More Virtuous Smoothing

In the context of global optimization of mixed-integer nonlinear optimization formulations, we consider smoothing univariate functions $f$ that satisfy $f(0)=0$, $f$ is increasing and concave on $[0,+\infty)$, $f$ is twice differentiable on all of $(0,+\infty)$, but $f'(0)$ is undefined or intolerably large. The canonical examples are root functions $f(w):=w^p$, for $0<p<1$. We consider the earlier approach of defining a smoothing function $g$ that is identical with $f$ on $(\delta,+\infty)$, for some chosen $\delta>0$, then replacing the part of $f$ on $[0,\delta]$ with the unique homogeneous cubic, matching $f$, $f'$ and $f''$ at $\delta$. The parameter $\delta$ is used to control (i.e., upper bound) the derivative at 0 (which controls it on all of $[0,+\infty)$ when $g$ is concave).

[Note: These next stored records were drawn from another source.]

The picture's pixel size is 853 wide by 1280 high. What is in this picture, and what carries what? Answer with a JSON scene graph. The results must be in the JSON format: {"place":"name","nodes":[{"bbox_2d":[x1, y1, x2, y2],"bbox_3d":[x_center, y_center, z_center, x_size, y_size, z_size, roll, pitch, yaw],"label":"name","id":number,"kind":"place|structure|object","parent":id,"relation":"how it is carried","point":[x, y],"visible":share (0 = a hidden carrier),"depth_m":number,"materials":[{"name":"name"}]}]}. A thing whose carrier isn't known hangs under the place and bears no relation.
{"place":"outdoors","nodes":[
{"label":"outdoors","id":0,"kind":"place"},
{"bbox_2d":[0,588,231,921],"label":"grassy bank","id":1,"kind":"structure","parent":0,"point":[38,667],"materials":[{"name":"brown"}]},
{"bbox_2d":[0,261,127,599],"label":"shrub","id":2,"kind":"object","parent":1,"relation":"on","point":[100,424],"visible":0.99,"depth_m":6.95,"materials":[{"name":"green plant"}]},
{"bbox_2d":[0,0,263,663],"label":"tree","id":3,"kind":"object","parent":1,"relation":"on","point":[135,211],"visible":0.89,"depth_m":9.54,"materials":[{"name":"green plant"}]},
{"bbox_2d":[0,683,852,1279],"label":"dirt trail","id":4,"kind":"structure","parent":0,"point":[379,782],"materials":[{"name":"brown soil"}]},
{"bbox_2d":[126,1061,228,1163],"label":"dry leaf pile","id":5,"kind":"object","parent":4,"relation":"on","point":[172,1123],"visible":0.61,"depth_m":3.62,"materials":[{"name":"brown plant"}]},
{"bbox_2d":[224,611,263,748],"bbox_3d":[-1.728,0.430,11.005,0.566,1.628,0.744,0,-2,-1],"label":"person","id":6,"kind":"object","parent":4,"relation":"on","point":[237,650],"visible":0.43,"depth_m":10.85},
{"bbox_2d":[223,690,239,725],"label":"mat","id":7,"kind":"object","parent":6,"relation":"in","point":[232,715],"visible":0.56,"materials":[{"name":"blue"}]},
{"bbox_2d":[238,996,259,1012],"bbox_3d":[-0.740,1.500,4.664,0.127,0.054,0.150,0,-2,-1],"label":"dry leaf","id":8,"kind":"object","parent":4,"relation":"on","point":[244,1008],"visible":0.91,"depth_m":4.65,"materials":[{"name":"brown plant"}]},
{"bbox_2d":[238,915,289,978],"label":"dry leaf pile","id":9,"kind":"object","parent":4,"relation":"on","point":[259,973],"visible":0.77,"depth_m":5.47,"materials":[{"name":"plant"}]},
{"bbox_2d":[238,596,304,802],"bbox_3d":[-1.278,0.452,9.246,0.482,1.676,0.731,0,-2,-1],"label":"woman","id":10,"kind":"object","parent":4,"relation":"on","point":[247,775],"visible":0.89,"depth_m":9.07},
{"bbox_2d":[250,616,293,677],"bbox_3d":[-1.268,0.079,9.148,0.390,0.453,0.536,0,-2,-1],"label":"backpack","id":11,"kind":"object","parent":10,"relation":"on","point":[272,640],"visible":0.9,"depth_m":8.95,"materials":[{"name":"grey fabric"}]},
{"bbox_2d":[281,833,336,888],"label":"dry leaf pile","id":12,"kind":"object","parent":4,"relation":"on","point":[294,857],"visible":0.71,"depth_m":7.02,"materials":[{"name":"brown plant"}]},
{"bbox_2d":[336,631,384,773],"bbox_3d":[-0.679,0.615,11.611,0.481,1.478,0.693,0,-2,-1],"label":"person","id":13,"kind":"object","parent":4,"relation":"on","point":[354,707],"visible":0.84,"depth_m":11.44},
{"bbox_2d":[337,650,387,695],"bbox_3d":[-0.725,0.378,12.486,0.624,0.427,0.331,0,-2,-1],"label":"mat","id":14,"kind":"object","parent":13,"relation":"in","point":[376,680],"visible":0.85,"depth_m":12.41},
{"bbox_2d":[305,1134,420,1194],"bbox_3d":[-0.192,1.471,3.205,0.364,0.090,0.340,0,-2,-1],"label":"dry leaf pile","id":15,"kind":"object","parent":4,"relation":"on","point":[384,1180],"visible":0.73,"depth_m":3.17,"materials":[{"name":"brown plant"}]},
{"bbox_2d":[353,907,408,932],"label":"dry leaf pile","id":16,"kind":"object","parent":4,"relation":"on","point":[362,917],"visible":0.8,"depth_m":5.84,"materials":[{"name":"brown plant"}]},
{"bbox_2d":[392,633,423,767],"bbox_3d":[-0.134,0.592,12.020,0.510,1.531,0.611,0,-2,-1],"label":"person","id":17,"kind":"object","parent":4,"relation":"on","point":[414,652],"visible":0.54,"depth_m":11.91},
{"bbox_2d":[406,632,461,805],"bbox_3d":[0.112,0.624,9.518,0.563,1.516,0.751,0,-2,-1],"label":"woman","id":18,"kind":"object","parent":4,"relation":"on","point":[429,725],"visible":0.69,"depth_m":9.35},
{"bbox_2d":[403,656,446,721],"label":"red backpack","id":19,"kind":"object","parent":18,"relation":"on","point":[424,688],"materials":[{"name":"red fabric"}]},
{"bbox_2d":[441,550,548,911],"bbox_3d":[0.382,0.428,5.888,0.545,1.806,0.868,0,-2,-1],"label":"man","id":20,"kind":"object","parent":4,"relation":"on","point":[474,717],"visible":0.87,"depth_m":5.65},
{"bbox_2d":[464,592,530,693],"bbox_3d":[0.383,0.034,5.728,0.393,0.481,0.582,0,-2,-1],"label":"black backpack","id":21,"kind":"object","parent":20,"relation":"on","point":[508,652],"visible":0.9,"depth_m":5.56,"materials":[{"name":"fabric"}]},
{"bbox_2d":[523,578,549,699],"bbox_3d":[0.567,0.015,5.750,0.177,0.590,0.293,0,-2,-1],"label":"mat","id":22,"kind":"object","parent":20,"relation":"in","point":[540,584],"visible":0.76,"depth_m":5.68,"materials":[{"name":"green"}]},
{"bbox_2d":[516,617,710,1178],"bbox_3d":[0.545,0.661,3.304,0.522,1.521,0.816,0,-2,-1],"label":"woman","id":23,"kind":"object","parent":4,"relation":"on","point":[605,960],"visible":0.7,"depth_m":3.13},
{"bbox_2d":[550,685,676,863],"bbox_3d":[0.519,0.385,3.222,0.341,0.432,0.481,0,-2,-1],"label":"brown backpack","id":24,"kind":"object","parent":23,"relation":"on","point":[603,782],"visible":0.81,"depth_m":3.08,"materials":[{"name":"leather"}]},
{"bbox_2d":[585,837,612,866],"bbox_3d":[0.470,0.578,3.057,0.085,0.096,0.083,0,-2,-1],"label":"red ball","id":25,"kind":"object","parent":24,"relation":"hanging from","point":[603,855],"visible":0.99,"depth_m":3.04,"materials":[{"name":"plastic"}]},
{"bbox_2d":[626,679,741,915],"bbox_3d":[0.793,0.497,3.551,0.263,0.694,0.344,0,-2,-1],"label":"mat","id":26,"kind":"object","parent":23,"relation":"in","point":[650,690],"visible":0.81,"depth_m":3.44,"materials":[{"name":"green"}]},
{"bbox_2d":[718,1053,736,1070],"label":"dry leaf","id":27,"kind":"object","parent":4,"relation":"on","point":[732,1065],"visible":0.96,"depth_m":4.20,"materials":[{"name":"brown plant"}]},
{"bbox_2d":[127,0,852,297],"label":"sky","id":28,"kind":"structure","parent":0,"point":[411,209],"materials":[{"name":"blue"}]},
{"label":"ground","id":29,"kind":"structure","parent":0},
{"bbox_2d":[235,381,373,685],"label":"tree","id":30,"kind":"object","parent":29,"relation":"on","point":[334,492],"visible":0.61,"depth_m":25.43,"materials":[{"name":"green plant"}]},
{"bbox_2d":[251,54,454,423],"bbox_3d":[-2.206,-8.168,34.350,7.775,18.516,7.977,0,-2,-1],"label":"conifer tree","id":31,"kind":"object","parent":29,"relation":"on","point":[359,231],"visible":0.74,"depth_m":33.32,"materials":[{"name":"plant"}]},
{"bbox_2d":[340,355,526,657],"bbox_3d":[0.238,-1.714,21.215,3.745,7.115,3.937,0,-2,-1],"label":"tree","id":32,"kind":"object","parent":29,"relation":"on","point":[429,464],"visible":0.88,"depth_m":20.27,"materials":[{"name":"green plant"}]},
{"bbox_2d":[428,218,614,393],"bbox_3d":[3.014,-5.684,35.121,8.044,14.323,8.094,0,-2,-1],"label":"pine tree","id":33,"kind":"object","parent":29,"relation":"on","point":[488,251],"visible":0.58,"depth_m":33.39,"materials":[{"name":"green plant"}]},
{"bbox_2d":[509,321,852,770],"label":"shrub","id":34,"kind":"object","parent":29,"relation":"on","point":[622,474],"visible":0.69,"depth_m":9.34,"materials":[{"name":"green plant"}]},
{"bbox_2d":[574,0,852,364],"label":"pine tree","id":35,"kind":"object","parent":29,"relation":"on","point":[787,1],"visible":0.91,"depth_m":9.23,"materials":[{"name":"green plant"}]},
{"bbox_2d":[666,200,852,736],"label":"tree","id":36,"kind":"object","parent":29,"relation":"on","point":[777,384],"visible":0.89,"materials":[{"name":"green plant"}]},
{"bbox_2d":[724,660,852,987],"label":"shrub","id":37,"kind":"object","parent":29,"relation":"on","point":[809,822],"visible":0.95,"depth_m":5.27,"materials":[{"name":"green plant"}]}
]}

Our main results: (i) we weaken an earlier sufficient condition to give a necessary and sufficient condition for the piecewise function $g$ to be increasing and concave; (ii) we give a general sufficient condition for $g'(0)$ to be decreasing in the smoothing parameter $\delta$; under the same condition, we demonstrate that the worst-case error of $g$ as an estimate of $f$ is increasing in $\delta$; (iii) we give a general sufficient condition for $g$ to underestimate $f$; (iv) we give a general sufficient condition for $g$ to dominate the simple `shift smoothing' $h(w):=f(w+\lambda)-f(\lambda)$ ($\lambda>0$), when the parameters $\delta$ and $\lambda$ are chosen `fairly' --- i.e., so that $g'(0)=h'(0)$. In doing so, we solve two natural open problems of Lee and Skipper (2016), concerning (iii) and (iv) for root functions.